### Task instructions
Show every line from the data below that includes "Example".

### Task material
<<<<

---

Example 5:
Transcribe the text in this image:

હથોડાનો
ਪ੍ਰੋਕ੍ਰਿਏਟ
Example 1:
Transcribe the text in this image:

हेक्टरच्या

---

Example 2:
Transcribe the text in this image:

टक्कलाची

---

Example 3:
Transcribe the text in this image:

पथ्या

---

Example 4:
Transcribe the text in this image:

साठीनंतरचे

>>>>
<<<<

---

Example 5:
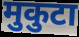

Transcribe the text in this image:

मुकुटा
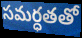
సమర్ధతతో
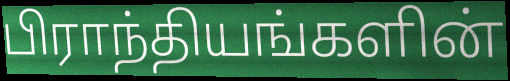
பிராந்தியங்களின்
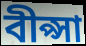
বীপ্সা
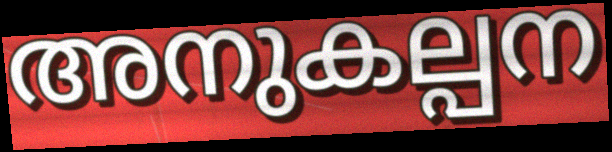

>>>>

### Task output
Example 5:
Example 1:
Example 2:
Example 3:
Example 4:
Example 5:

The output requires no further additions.